Digital fingerprints go one step further. When a document is secured using digital fingerprinting, the name of the customer who is to receive the electronic copy of the document is invisibly embedded in the document, along with the copyright holder""s digital watermark. If this customer disseminates his copy contrary to the interests of the copyright holder, he can be unambiguously identified based on his electronic fingerprint, which will be contained in all of the illegally disseminated copies, and he can therefore be held accountable (Dan Boneh and James Shaw, Collusion-Secure Fingerprinting for Digital Data. Proc. CRYPTO 95, LNCS 963, Springer Verlag, Berlin (1995), pages 452-465.)
Until now, digital fingerprinting for protecting documents has had a serious weakness, in that the bit patterns of documents assigned to given customers differ at precisely the position where the customer""s user-specific fingerprint is provided. If the customer gains possession of a second customer""s document, or a group of lawbreakers collude, they can, by comparing the two documents bit by bit, find the positions at which the differing digital fingerprints are provided and delete them from the document. Using a method described in German Patent Application No. 19816356.8, which is hereby incorporated by reference herein, one can use overlapping finite geometric structures to partially prevent efforts to acquire a copy of the document from which all user-specific fingerprints have been removed. With reference to FIG. 1, because intersection S of fingerprints A, B and C is identical, cannot be found, and is left intact, detective work is possible. However, if the number of lawbreakers is large, detective work of this kind is difficult, and the results can be ambiguous.

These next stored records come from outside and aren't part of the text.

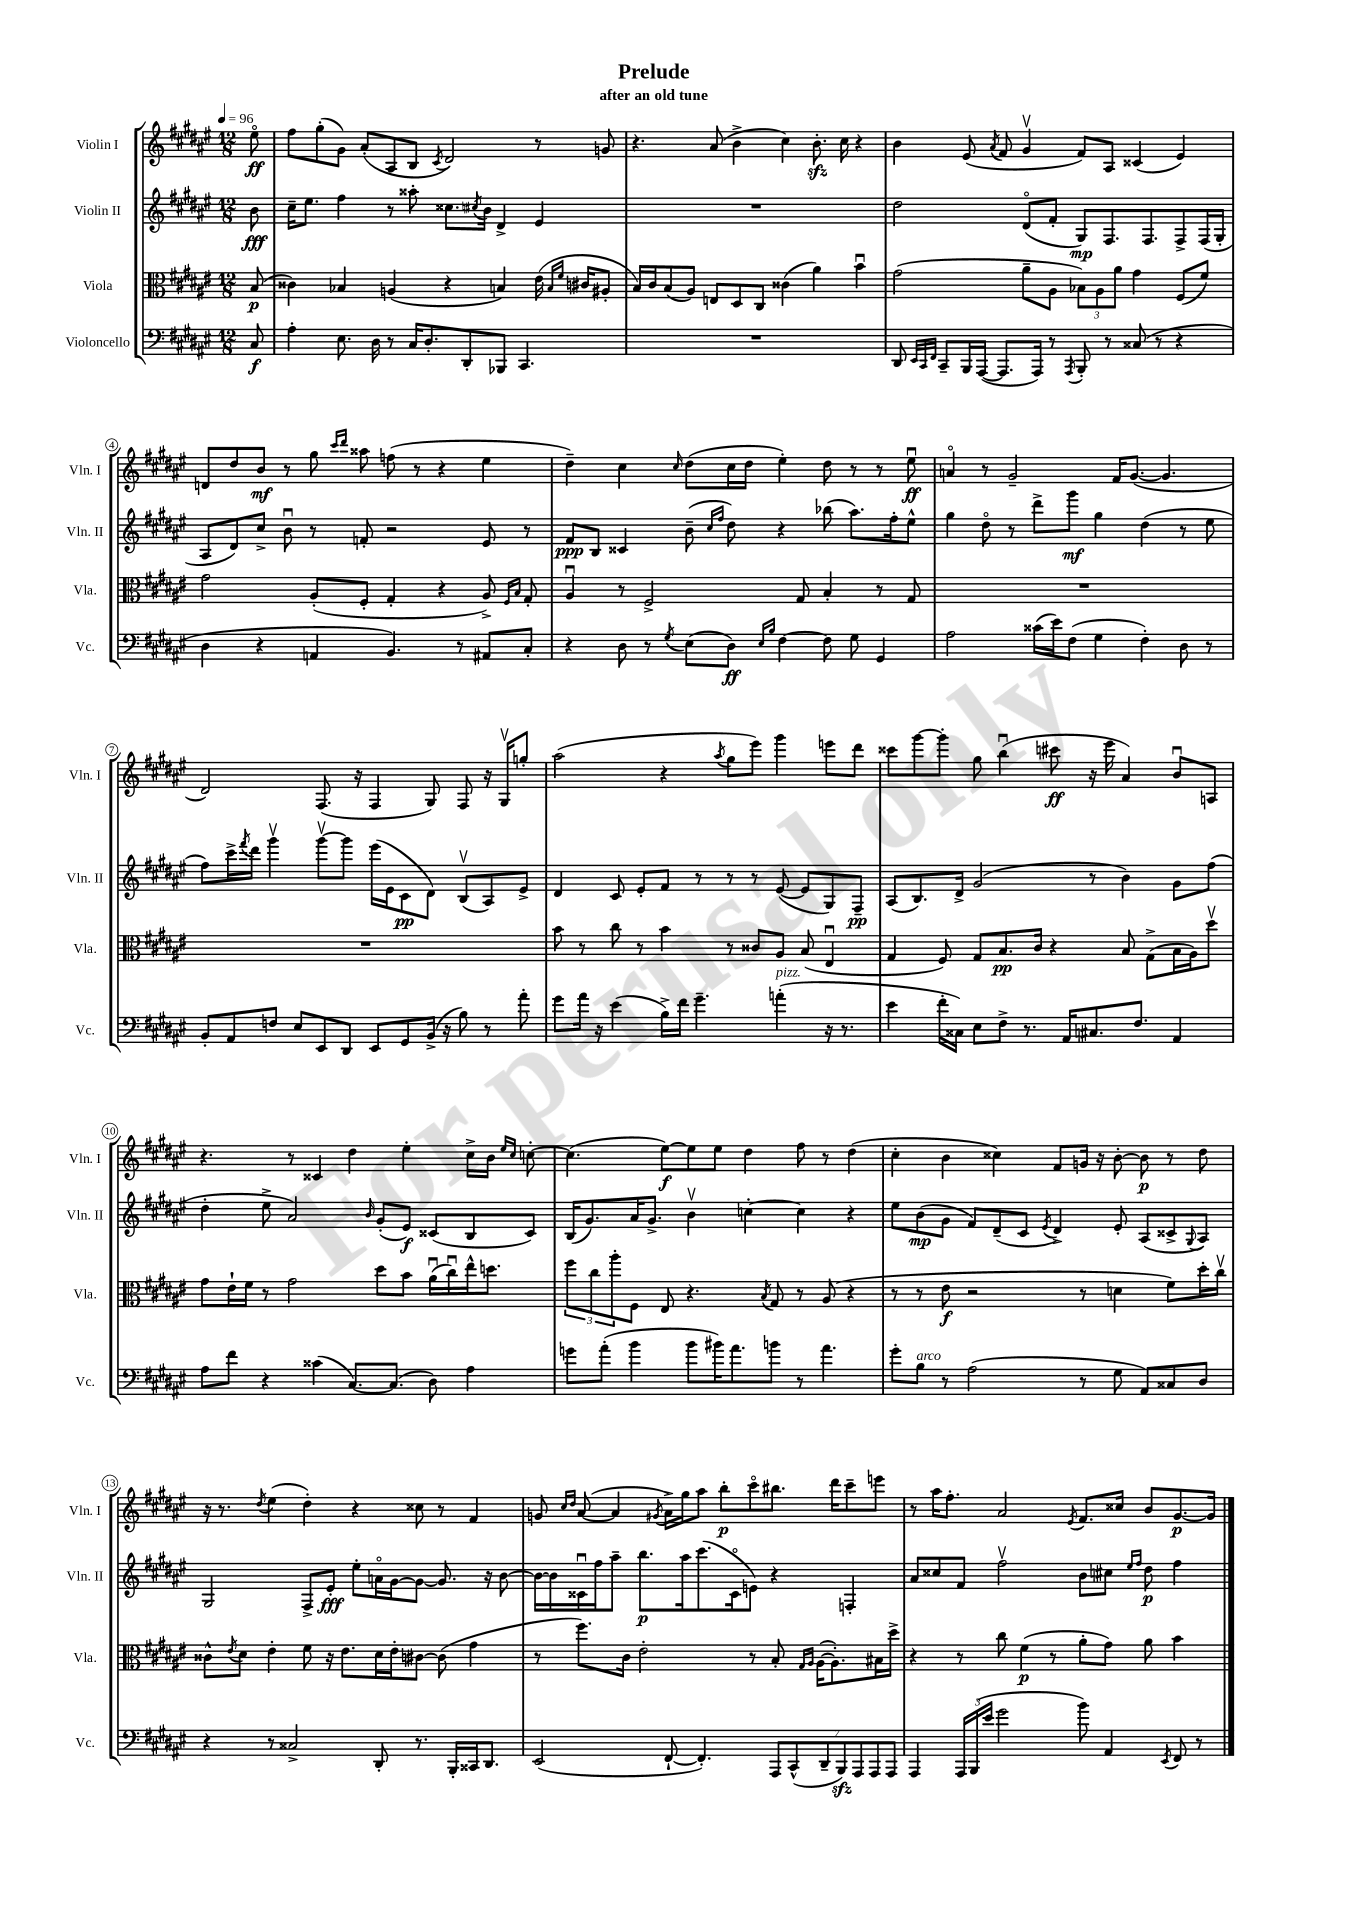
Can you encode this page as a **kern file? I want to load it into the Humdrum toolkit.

**kern	**kern	**kern	**kern
*staff4	*staff3	*staff2	*staff1
*clefF4	*clefC3	*clefG2	*clefG2
*k[f#c#g#d#a#e#]	*k[f#c#g#d#a#e#]	*k[f#c#g#d#a#e#]	*k[f#c#g#d#a#e#]
*M12/8	*M12/8	*M12/8	*M12/8
*MM96	*MM96	*MM96	*MM96
8C#	(8B	8b	8ee#o
=	=	=	=
4A#'	4c##)	16cc#~	8ff#
.	.	8.ee#	.
.	.	.	(8gg#'
8.E#	4B-	4ff#	8g#)
.	.	.	(8a#'
16D#	.	.	.
8r	(4A	8r	8A#
16C#	.	8aa##'	8B
8.D#'	.	.	.
.	.	.	8qc#
.	4r	8.cc##	2d#)
8DD#'	.	.	.
.	.	8qcc#	.
.	.	16b	.
8BBB-	4B)	4d#^	.
4.CC#	.	.	.
.	(16e#	4e#	8r
.	16qqB	.	.
.	16qqf#	.	.
.	16c#	.	.
.	8A#'	.	8g
=	=	=	=
1.r	16B)	1.r	4.r
.	16c#	.	.
.	(8B	.	.
.	8A#)	.	.
.	8E	.	(8a#
.	8D#	.	4b^
.	8C#	.	.
.	(4c##	.	4cc#)
.	4a#)	.	8.b'
.	.	.	16cc#
.	4bu	.	4r
=	=	=	=
8DD#	(2g#	2dd#	4b
32qqEE#	.	.	.
32qqCC#	.	.	.
32qqFF#	.	.	.
8CC#~	.	.	.
16BBB	.	.	(8e#
([16AAA#	.	.	.
.	.	.	8qa#
8.AAA#]	.	.	8f#
.	8a#~	(8d#o	4g#v
16AAA#)	.	.	.
8r	8A#	8f#'	.
8qAAA#	.	.	.
8BBB'	12B-)	8G#)	8f#)
.	12A#	.	.
8r	.	8.F#	8A#
.	12a#	.	.
(8C##	4g#	.	(4c##
.	.	8.F#	.
8r	.	.	.
4r	(8F#	8F#^	4e#)
.	8f#)	(16F#	.
.	.	16G#'	.
=	=	=	=
4D#	2g#	8A#	8d
.	.	8d#)	8dd#
4r	.	8cc#^	8b
.	.	8bu	8r
4AA	(8A#'	8r	8gg#
.	.	.	16qqccc#
.	.	.	16qqddd#
.	8F#'	8f'	8aa##
4.BB)	4G#'	2r	(8ff
.	.	.	8r
.	4r	.	4r
8r	.	.	.
8AA#	8A#^)	8e#	4ee#
.	16qqF#	.	.
.	16qqB	.	.
8C#'	8G#'	8r	.
=	=	=	=
4r	4A#u	8f#	4dd#~)
.	.	8B	.
8D#	8r	4c##	4cc#
8r	2F#^	.	.
8qG#	.	.	16qqcc#
(8E#	.	(8b~	(8dd#
.	.	16qqcc#	.
.	.	16qqff#	.
8D#)	.	8dd#)	16cc#
.	.	.	16dd#
16qqE#	.	.	.
16qqB	.	.	.
[4F#	.	4r	4ee#')
.	8G#	.	.
8F#]	4B'	(8bb-	8dd#
8G#	.	8.aa#)	8r
4GG#	8r	.	8r
.	.	16ff#'	.
.	8G#	8ee#^^	8ee#u
=	=	=	=
2A#	1.r	4gg#	4ao
.	.	8dd#o	8r
.	.	8r	2g#~
(16c##	.	8ddd#^	.
16e#)	.	.	.
(8F#	.	8ggg#	.
4G#	.	4gg#	.
.	.	.	16f#
.	.	.	([8.g#
4F#')	.	(4dd#	.
.	.	.	4.g#]
8D#	.	8r	.
8r	.	8ee#	.
=	=	=	=
8BB'	1.r	8ff#)	2d#)
8AA#	.	16ccc#^	.
.	.	8qfff#	.
.	.	16ddd#	.
8F	.	4ggg#v	.
8E#	.	.	.
8EE#	.	[8ggg#v	(8.F#
8DD#	.	8ggg#]	.
.	.	.	16r
8EE#	.	(16eee#	4F#
.	.	16e#	.
8GG#	.	8c#	.
(16BB^	.	8d#)	8G#)
16r	.	.	.
8B)	.	(8Bv	8F#
8r	.	8A#)	16r
.	.	.	16G#v
8a#'	.	8e#^	8gg'
=	=	=	=
8g#	8b	4d#	(2aa#
16a#	8r	.	.
16r	.	.	.
(4e#	8cc#	8c#	.
.	8r	8e#'	.
16B^)	4b	8f#	4r
16f#	.	.	.
4.g#~	.	8r	.
.	.	.	8qaa#
.	8r	8r	8gg#
.	8c##	8r	8eee#)
(4a'	8A#	([8e#	4ggg#
.	(8B	8e#]	.
16r	4E#u	8G#)	8eee
8.r	.	.	.
.	.	8F#~	8ddd#
=	=	=	=
4e#	4G#	(8A#	8ccc##
.	.	8.B)	[8ggg#
16f#'	8F#)	.	8ggg#']
16C##)	.	16d#^	.
8E#	8G#	(2g#	8gg#
8F#^	8.B	.	(4bbu
8.r	.	.	.
.	16c#	.	.
.	4r	.	8ccc#
16AA#	.	.	.
8.C#	.	8r	16r
.	.	.	16eee#
.	8B	4b)	4a#)
8.F#	.	.	.
.	(8G#^	.	.
4AA#	16B	8g#	8bu
.	16A#)	.	.
.	8dd#v	(8ff#	8A
=	=	=	=
8A#	8g#	4dd#'	4.r
8f#	16e#`	.	.
.	16f#	.	.
4r	8r	8ee#^	.
.	2g#	2a#)	8r
(4c##	.	.	4c##
[8.C#)	.	.	4dd#
.	.	16qqb	.
.	8dd#	(8g#'	.
(8.C#]	.	.	.
.	8b	8e#)	4ee#'
8D#)	(16a#u	(8c##	.
.	16cc#u)	.	.
4A#	16ee#^^	8B	16cc#^
.	8.dd	.	16b
.	.	.	16qqee#
.	.	.	16qqcc#
.	.	8c##)	[8cc'
=	=	=	=
8g	12ff#	(16B	(4.cc]
.	.	8.g#)	.
.	12cc#	.	.
(8a#'	.	.	.
.	12aa#'	.	.
4b	8F#	16a#	.
.	.	8.g#^	.
.	8E#	.	[8ee#)
8b	4.r	4bv	8ee#]
16b#)	.	.	8ee#
8.a#	.	.	.
.	.	[4cc'	4dd#
.	8qB	.	.
8b	8G#	.	.
8r	8r	4cc]	8ff#
4.a#	(8A#	.	8r
.	4r	4r	(4dd#
=	=	=	=
8g#'	8r	8ee#	4cc#'
8B	8r	(8b	.
8r	8e#	8g#	4b
(2A#	2r	8f#)	.
.	.	(8d#~	4cc##)
.	.	8c#	.
.	.	8qe#	.
.	.	4d#^)	8f#
8r	8r	.	16g
.	.	.	16r
8G#	4d	8e#'	[8b'
8AA#)	.	(8A#	8b]
8C##	8f#)	8c##^	8r
.	.	8qqG#	.
8D#	16dd#'	8A#)	8dd#
.	16cc#v	.	.
=	=	=	=
4r	8c##^^	2G#	16r
.	.	.	8.r
.	8qe#	.	.
.	8d#	.	.
.	.	.	8qdd#
8r	4e#'	.	(4ee#
2C##^	.	.	.
.	8f#	8F#^	4dd#')
.	16r	8e#'	.
.	8.e#	.	.
.	.	8ee#'	4r
8DD#'	16d#	16ao	.
.	16e#'	[16g#	.
8.r	[8c#	8g#_	8cc##
.	(8c#]	8.g#]	8r
16BBB'	.	.	.
16CC##	4g#	.	4f#
8.DD#	.	16r	.
.	.	[8b	.
=	=	=	=
(2EE#	8r	16b_	8g
.	.	16b]	.
.	.	.	16qqcc#
.	.	.	16qqdd#
.	8.ff#)	16c##u	([8a#
.	.	16ff#	.
.	.	8aa#~	4a#]
.	16c#	.	.
.	2e#'	8.bb	.
.	.	.	8qg#
[8FF#`	.	.	16a#^)
.	.	16aa#	16gg#
4.FF#'])	.	(8.ccc#	8aa#
.	.	.	8bb'
.	.	16c##o	.
.	8r	8e)	8ccc#o
14AAA#	8B'	4r	8.bb#
(14CC#^^	.	.	.
.	16qqG#	.	.
.	16qqA#	.	.
.	([16A#	.	.
14DD#~	.	.	.
.	8.A#'])	.	16ddd#
14BBB)	.	.	.
.	.	4F'	8ccc#~
14AAA#	.	.	.
14AAA#	.	.	.
.	16B#	.	8eee
14AAA#	.	.	.
.	16dd#^	.	.
=	=	=	=
4AAA#	4r	8a#	8r
.	.	8cc##	16aa#
.	.	.	8.ff#'
24AAA#	8r	8f#	.
(24BBB	.	.	.
24e#	.	.	.
2g#	8cc#	2ff#v	2a#
.	(4f#	.	.
.	8r	.	.
.	.	.	8qe#
8b)	8a#'	8b	8.f#
4AA#	8g#)	8cc#	.
.	.	.	16cc##
.	.	16qqee#	.
.	.	16qqff#	.
.	8a#	8dd#	8b
8qEE#	.	.	.
8FF#	4b	4ff#	[8.g#
8r	.	.	.
.	.	.	16g#]
==	==	==	==
*-	*-	*-	*-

An object of the present invention is to eliminate this shortcoming, so that a larger number of copies of documents is feasible, and so that one can trace even larger groups of lawbreakers more effectively.
The present invention provides a method for embedding manipulation-secure digital fingerprints in electronic documents, wherein a copy of a document in which an individual fingerprint unrecognizable to the buyer has been embedded as an identifier is assigned to each buyer, assignment of the flagging positions of the individual digital fingerprint, which is different for each copy, being based on finite geometric structures as described in German Patent Application No. 19816356.8. Each buyer""s copy is flagged at positions defined by the geometric substructure assigned to that buyer and by a secret function, and the points thus established as the buyer""s digital fingerprint are defined within the geometric structure so that they intersect with the points of the fingerprints of other buyers, it being possible, by comparing the original document bit by bit with a copy from which fingerprint components have been removed via collusion among a maximum of d buyers, to use the remaining intersections of fingerprints to trace the copies involved in the collusion and hence trace the buyers who have become lawbreakers. The present invention is characterized in that one point in the projective space PG (d, q) of hyperplanes is unambiguously assigned to each flagging position in the document via a secret function, at least two hyperplanes of PG (d, q) are assigned to each fingerprint, each being exclusively assigned to one fingerprint only, and for each fingerprint, precisely those flagging positions that correspond to the points of the selected hyperplane are flagged.
According to an embodiment of the present invention, in order to trace attempts to delete fingerprints the geometric objects are reconstructed from the flagged flagging positions that have been found in the document, by analyzing the linear dependencies one determines in which hyperplanes the objects are contained, and by calculating these hyperplanes one gradually determines the fingerprints of the colluding customers.